Фидель не заметил, когда исчез Папа Хэм. Похоже, его повели другой дорогой. Или пристрелили еще при выходе из здания, ведь сам Папа Хэм был уверен, что утром его убьют. Фидель сейчас ни в чем не был уверен, но ему показалось, что он слышал глухой хлопок выстрела, но оборачиваться не стал, потому что удовлетворить свое любопытство не очень легко, когда тебя ведут куда-то, больно стиснув локти. А выстрелы в Гаване давно уже стали такими же привычными, как крики чаек над входом в бухту, и на них уже перестали обращать внимание. Страха смерти Фидель почему-то не испытывал - лишь пришло немного запоздалое сожаление. Ему было жаль неоконченного разговора. Фидель не мог понять, почему немцы продержали Хэма в подвале несколько месяцев, а теперь вдруг поторопились разделаться с ним. Словно вчера он еще не был опасен для немцев, а сегодня они вдруг поняли для себя что-то такое, что ускорило принятие решение. Наверное, "гансанос" всерьез испугались его невысказанных мыслей и ненаписанных книг.
Фиделя грубо втолкнули в пустой дверной проем каких-то руин. Не удержавшись на израненных ногах, он упал на холодные камни посреди заросшего травой и кустарником внутреннего дворика-патио, и у него не было сил подняться.

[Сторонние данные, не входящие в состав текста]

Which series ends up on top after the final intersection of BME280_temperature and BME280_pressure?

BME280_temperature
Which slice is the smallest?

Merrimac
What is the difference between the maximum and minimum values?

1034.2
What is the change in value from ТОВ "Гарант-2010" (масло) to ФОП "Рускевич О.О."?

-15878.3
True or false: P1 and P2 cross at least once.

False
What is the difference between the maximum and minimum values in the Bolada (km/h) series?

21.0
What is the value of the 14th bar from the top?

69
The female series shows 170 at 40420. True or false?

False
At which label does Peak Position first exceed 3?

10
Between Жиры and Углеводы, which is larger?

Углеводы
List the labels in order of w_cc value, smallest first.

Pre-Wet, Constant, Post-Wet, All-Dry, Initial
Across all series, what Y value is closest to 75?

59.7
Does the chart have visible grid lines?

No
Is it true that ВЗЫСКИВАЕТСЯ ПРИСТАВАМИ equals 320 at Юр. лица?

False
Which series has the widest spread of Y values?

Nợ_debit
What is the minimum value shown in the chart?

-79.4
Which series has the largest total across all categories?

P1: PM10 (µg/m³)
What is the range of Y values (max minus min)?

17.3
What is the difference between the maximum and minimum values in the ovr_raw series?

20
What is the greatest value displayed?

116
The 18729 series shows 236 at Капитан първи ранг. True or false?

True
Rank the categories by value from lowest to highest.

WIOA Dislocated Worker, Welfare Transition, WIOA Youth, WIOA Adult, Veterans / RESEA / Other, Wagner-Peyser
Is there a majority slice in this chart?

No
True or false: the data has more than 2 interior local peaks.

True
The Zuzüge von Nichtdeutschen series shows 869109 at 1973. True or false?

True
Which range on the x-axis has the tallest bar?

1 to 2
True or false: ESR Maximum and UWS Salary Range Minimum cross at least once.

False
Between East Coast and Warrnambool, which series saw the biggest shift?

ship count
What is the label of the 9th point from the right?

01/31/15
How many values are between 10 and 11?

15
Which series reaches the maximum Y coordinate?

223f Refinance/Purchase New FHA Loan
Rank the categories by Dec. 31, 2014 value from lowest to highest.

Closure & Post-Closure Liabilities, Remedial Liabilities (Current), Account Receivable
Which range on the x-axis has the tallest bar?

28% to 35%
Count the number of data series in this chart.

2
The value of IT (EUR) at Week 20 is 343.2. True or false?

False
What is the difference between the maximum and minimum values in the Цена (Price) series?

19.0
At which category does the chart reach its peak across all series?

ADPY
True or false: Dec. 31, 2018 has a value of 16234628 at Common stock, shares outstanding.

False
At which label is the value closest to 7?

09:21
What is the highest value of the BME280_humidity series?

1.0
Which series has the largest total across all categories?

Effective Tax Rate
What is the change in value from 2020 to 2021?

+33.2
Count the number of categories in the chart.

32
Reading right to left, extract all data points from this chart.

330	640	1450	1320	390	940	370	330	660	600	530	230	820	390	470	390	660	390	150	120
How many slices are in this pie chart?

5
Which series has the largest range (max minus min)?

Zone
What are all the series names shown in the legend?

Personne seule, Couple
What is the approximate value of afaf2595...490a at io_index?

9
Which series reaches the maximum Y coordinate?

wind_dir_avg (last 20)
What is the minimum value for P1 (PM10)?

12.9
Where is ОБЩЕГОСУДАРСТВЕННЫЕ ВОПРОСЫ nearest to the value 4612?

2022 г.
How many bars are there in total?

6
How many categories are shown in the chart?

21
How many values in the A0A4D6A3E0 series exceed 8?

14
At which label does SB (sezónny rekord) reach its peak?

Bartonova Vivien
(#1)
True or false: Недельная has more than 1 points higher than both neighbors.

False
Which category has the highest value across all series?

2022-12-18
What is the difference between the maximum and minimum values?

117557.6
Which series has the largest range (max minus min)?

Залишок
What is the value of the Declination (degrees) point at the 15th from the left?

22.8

Два немецких автоматчика остановились напротив Фиделя, у каменной стены. Стена была покрыта бурыми пятнами, похожими на следы крови, но это почему-то не испугало Фиделя. Странно, но он не верил в свою смерть. Умереть мог Папа Хэм, потому что был стар. Хотя любой человек лет пятидесяти - например, отец, - сказал бы Фиделю, что сорок четыре - это совсем не возраст смерти. Но Фидель больше года ничего не знал об отце, ему самому было всего восемнадцать, и насчет смерти у него было совсем другое мнение. Умереть можно и в восемнадцать лет - но это умрет какой-то другой человек, но никак не Фидель. По сути, Фидель сумел сохранить в своей душе детское отношение к смерти, хотя смерть давно уже ходила за ним по пятам, с того самого утра, как начались немецкие бомбардировки Гаваны. Тем не менее сейчас Фиделю казалось, что он видит кошмарный, но тем не менее притягательный сон, который скоро должен кончится.